Para
celebrar a memória de Santo Inácio de Loyola neste 31 de julho, compartilhamos
uma reflexão do Pe. Adroaldo Palaoro, SJ para ajudar a "aquecer a
memória" deste homem que deixou uma marca original no seu tempo; sua
experiência tem valor universal, sobretudo aquela que está contida nos
Exercícios Espirituais, e que tem transformado a vida de tantas pessoas.
Inácio
de Loyola foi um homem da mudança, da transição no tempo, dos tempos novos,
agitados, turbulentos, de transbordantes novidades que punham em questão tudo o
que até então ele recebera; mas não se fechou a elas e, sim, abriu-se ao
diferente e novo. Um novo “movimento” começa em sua vida e Inácio
passa a viver a aventura de contínuos deslocamentos, internos e
geográficos. Torna-se o peregrino do Absoluto.
Sempre
em marcha, sem encurtar os passos, o peregrino Inácio avança como homem
livre, sem deixar-se aprisionar por nada nem por ninguém, aberto aos
acontecimentos, pronto a servir a Deus ali onde O encontra. A peregrinação
interna e geográfica o torna mais humano, com maior visão, grandes desejos.
A
grande originalidade na história e na vida de Inácio não é a que ocorreu fora,
mas a que aconteceu dentro dele mesmo. Sua principal contribuição à história da
humanidade não é o que pessoalmente ele realizou em suas atividades de
apostolado e de governo, ou sua obra exterior mais conhecida, a Companhia de Jesus,
mas a descoberta de seu “mundo interior” e, através dela, a
descoberta desse continente sempre inexplorado e surpreendente, que é
o coração de cada ser humano, onde acontece o mais importante e
decisivo em cada pessoa.

+ + +

**Instrução 1**
Responda com base no texto sobre Santo Inácio de Loyola:
(a) Em que dia o texto celebra a memória de Santo Inácio?
(b) Em quem Inácio se torna, segundo o texto?
(c) Qual é a obra exterior mais conhecida de Inácio?
**Instrução 2**
Escreva a continuação do texto sobre Santo Inácio de Loyola a partir da última frase apresentada.

**Conteúdo dos dados**
+ + +

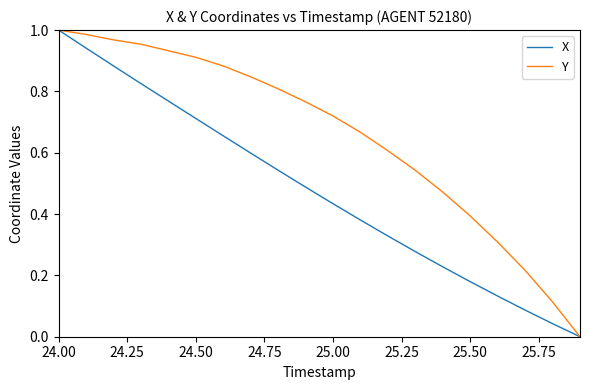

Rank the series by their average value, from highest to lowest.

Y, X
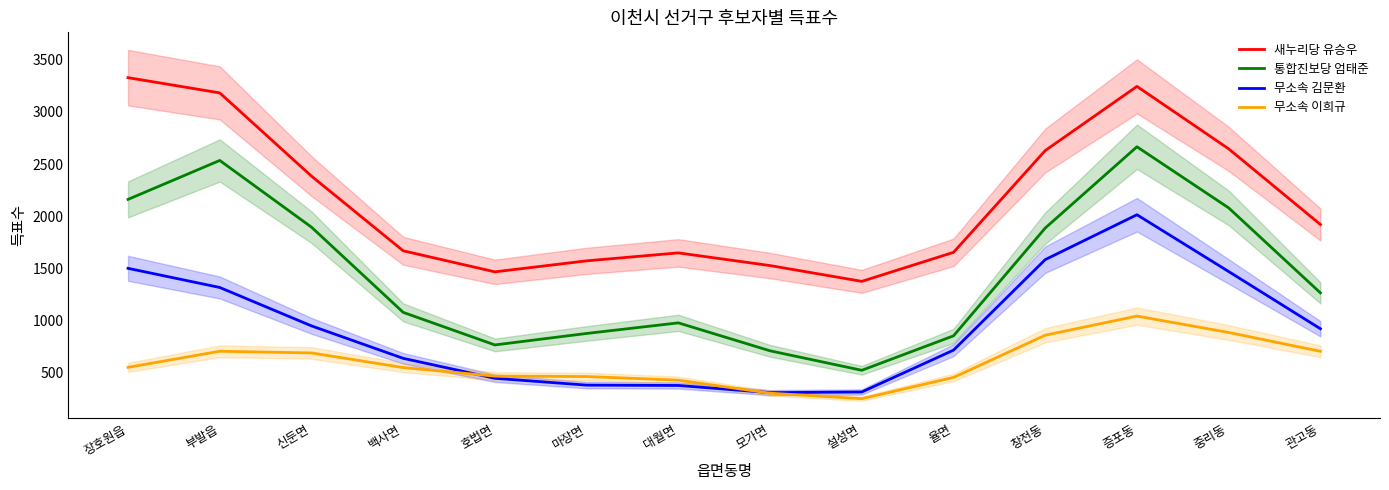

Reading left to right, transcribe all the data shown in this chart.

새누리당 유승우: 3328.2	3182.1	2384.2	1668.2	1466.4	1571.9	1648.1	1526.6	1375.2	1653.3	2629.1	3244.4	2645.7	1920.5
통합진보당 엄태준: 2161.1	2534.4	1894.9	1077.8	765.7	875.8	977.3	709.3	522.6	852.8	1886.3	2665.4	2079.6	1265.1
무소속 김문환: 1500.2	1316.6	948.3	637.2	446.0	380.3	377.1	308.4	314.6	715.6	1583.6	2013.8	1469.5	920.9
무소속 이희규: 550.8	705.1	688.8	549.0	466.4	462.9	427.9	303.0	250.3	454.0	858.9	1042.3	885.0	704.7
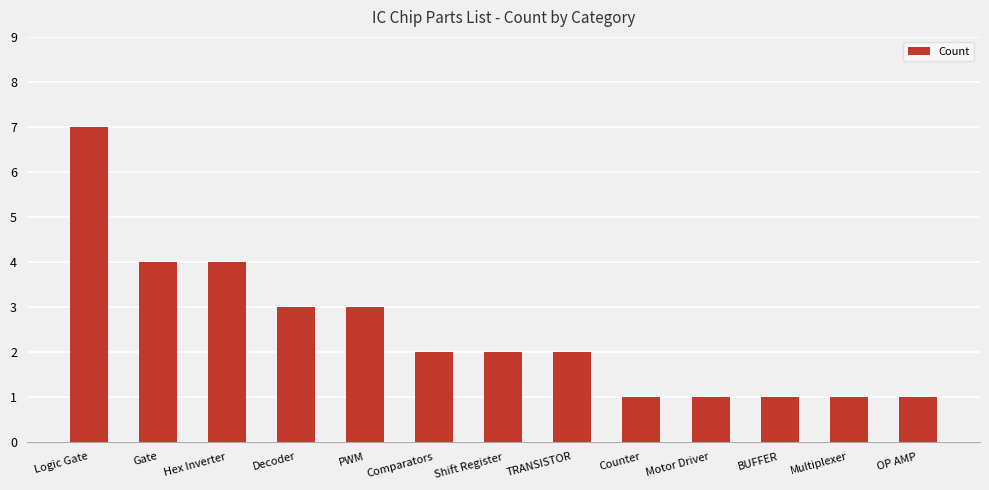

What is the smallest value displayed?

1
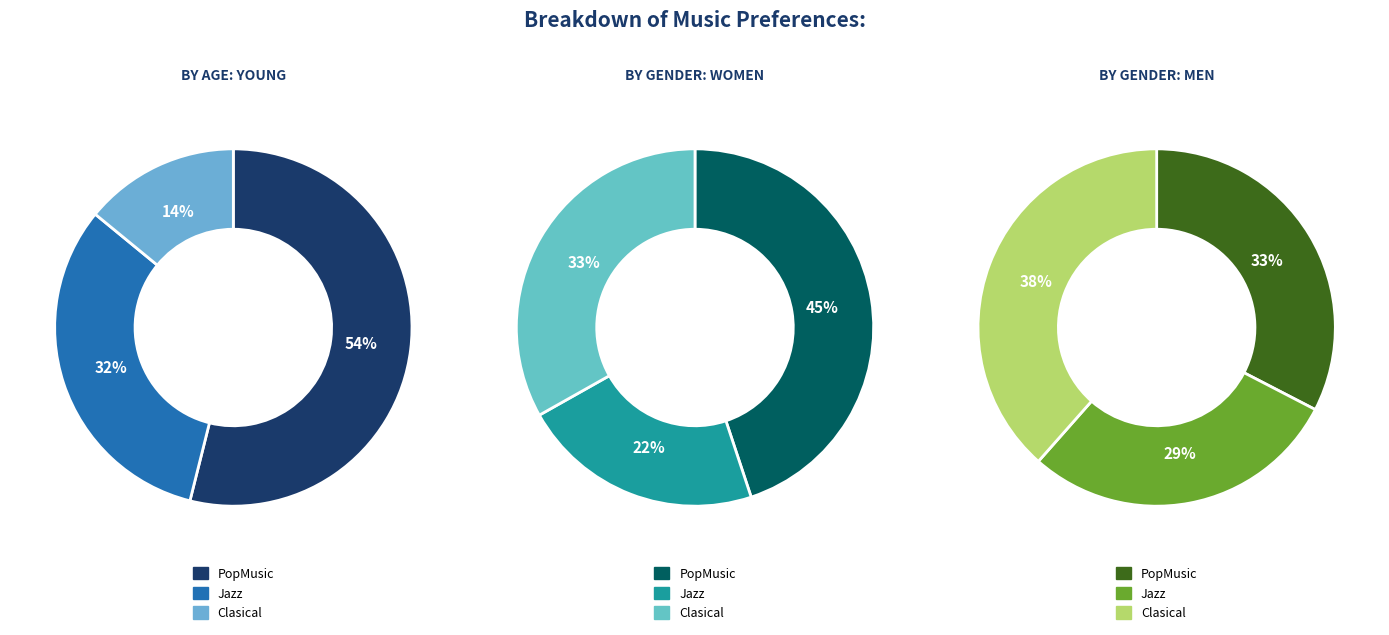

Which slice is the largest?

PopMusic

+ + +

**Resposta 1**
(a) No dia 31 de julho.
(b) No peregrino do Absoluto.
(c) A Companhia de Jesus.

**Resposta 2**
Imobilizado
e impossibilitado fisicamente, Inácio se surpreende a si mesmo escavando e
trazendo à tona toda sua capacidade de aventura neste continente inexplorado (o
de seu mundo interior e o da ação de Deus nele). Enquanto seus contemporâneos
aventuravam-se na descoberta de novas terras, seu descobrimento não é menos
importante, e é de maior alcance humano que o daqueles. Sem ruído, sem galeões,
sem dinheiro, sem pólvora, sem armas, sem sangue, sem violência, sem vencidos e
humilhados, Inácio abrirá caminhos nesse continente interior, próprio e de cada
ser humano, “conduzido, sabiamente ignorante” do que vai
encontrar, deixando-se levar e observando como é levado.
A
partir do seu percurso interior, inicia-se um movimento de itinerância
geográfica. Mais que um simples deslocar-se, trata-se de um modo de
viver e de situar-se no mundo. Depois de ter posto materialmente seus pés
sobre as pegadas de seu Senhor e beijar o solo que Ele havia pisado, Inácio
compreende que a terra de Cristo era o vasto mundo de seu tempo. Desde
então, para além do deserto e da peregrinação a Jerusalém, abre-se diante de
seus olhos, outro caminho.
Iluminado
pela luz divina, faz-se peregrino de Deus. Peregrinar é
avançar pelos caminhos do mundo, conhecer povos e costumes, escutar ideias
novas e opiniões diferentes, sentir-se solidário com outros caminhantes.
Assim
se dilataram infinitamente seus horizontes.
Decididamente,
Inácio se volta para o mundo, esse borbulhar de acontecimentos
sócio-político-religiosos, no qual reconhece o lugar da Encarnação.
Buscando
considerar todas as coisas em sua referência a Deus, Inácio quer serví-Lo em
toda circunstância. Dado que seu Criador e Senhor está presente e ativo em
todo e qualquer lugar, ele se dirige ao mundo sem temor a nada, seguro de
que cada um de seus passos o conduz ao lugar da adoração e do serviço.
Inácio
contempla o mundo com Deus; longe de representar um espaço de
perdição e de dispersão, o mundo é para ele o lugar do
serviço. O olhar que pousa sobre a realidade reacende nele a saudade
de Deus e o sentimento de sua presença.
A
partir de então, o mundo o aproxima de Deus e a saudade de
Deus não o afasta do mundo.
Àqueles
que desejam segui-lo, Inácio lhes propõe um itinerário para “encontrar
Deus em todas as coisas”: olhar a criação, acolher cada criatura e
cada acontecimento como uma mensagem divina, aceitar a própria história e
deixar-se levar por seu dinamismo.
Santo Inácio de
Loyola foi um homem universal: basco, castelhano, catalão, parisino,
veneziano, romano e europeu. Seu coração era tão grande como o mundo,
sempre livre para a maior glória de Deus.
Para
fazer-se presente neste vasto mundo, de uma maneira original e criativa,
decidiu “estudar”. Formou-se em Paris, onde conquistou o
título de Mestre em Artes.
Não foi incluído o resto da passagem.